Older men who take statins reported lower levels of physical activity than nonusers, according to a new study.
A study reported online in JAMA Internal Medicine on June 9, 2014, reports that older men who took statins had lower levels of physical activity than nonusers of statins.
The observational study, by David Lee, PharmD, PhD, and colleagues at the Oregon State University/Oregon health and Science University College of Pharmacy in Portland, reported that statin users expended fewer metabolic equivalents, engaged in fewer minutes of moderate activity and of vigorous activity, and were more sedentary. The study examined 3,039 older men, approximately half of whom were taking statins at some point over 7 years.

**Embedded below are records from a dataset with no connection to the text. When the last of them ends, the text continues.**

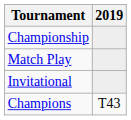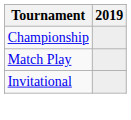- row: Champions | T43
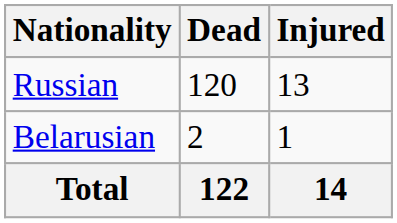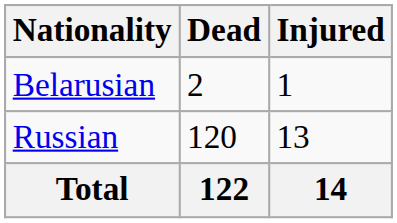rows swapped: Russian <-> Belarusian
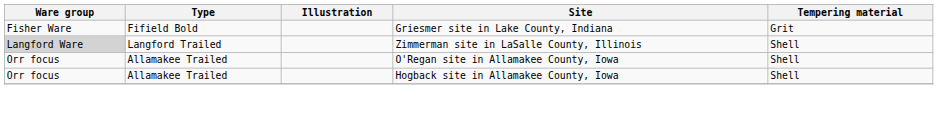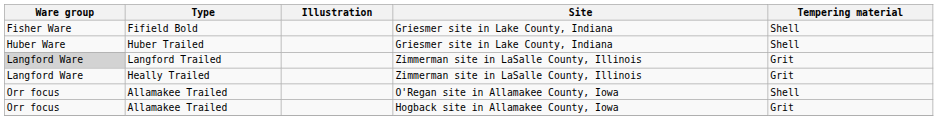Fifield Bold | Tempering material: Grit -> Shell
+ row: Huber Ware | Huber Trailed | Griesmer site in Lake County, Indiana | Shell
Langford Trailed | Tempering material: Shell -> Grit
+ row: Langford Ware | Heally Trailed | Zimmerman site in LaSalle County, Illinois | Grit
Allamakee Trailed / Hogback site in Allamakee County, Iowa | Tempering material: Shell -> Grit
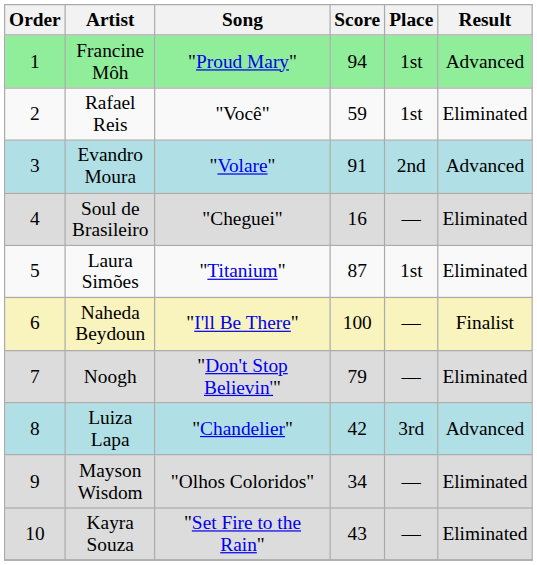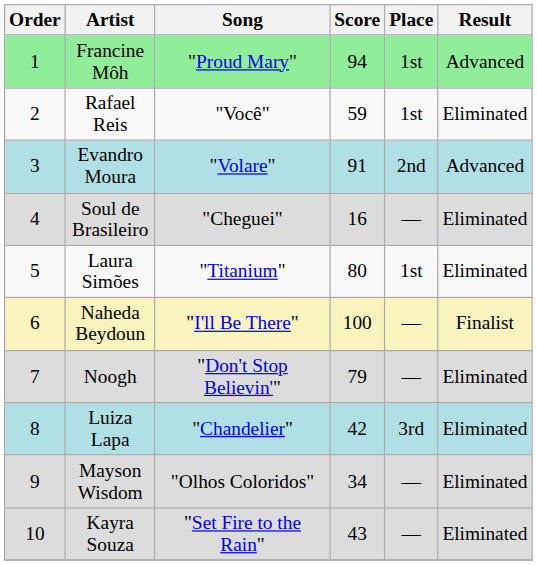Laura Simões | Score: 87 -> 80
Luiza Lapa | Result: Advanced -> Eliminated
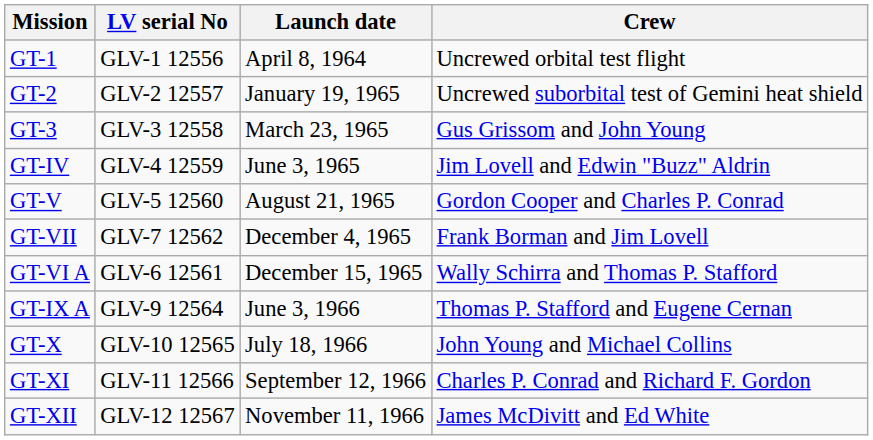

“We’re trying to find ways to get older adults to exercise more, not less,” Lee said in a statement. “It’s a fairly serious concern if use of statins is doing something that makes people less likely to exercise.”

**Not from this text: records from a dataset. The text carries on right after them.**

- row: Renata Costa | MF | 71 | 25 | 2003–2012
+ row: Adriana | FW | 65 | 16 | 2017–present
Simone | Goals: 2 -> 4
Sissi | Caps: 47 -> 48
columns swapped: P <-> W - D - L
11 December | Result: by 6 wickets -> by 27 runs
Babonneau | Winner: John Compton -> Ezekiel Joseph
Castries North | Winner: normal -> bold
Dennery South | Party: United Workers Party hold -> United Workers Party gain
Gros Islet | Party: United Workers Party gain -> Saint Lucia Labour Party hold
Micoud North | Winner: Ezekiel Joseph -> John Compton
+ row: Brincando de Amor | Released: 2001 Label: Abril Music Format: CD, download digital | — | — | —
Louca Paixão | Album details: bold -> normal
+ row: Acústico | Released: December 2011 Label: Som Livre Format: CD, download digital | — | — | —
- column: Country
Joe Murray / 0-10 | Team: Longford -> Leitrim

The reasons behind this finding may be related to muscle pain in up to 30% of people taking statins, exercise-induced myopathy, or muscular fatigue, the researchers said. Further investigation is needed to uncover the clinical significance of the report.
“This could decrease the benefit of the medication,” he said. “If someone is already weak, frail, or sedentary, they may want to consider this issue, and consult with their doctor to determine if statin use is still appropriate.”
The findings should not change the recommendations for statins in those for whom they are indicated, an accompanying editorial notes, but it might cool enthusiasm for giving statins to other groups of people in whom all-cause mortality has been neutral. The observational nature of the study means it cannot establish a causal relationship between statins and physical activity levels, but the findings are consistent with prior research.